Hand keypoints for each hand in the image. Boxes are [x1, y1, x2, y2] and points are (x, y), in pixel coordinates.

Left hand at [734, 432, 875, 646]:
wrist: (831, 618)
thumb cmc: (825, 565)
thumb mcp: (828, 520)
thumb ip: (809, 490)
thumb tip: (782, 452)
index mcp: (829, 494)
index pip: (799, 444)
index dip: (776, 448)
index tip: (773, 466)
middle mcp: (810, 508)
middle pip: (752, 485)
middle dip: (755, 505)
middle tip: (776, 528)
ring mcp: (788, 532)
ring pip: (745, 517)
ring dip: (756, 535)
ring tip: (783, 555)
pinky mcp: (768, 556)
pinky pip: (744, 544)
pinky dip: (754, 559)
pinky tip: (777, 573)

====================

[EXERCISE DESCRIPTION]: Where does "hand" appear in the records above? Copy each line that holds it.

[YOUR RESPONSE]:
Hand keypoints for each hand in the image. Boxes are [x1, y1, x2, y2] and points are (x, y), in pixel coordinates.
Left hand at [734, 432, 875, 646]:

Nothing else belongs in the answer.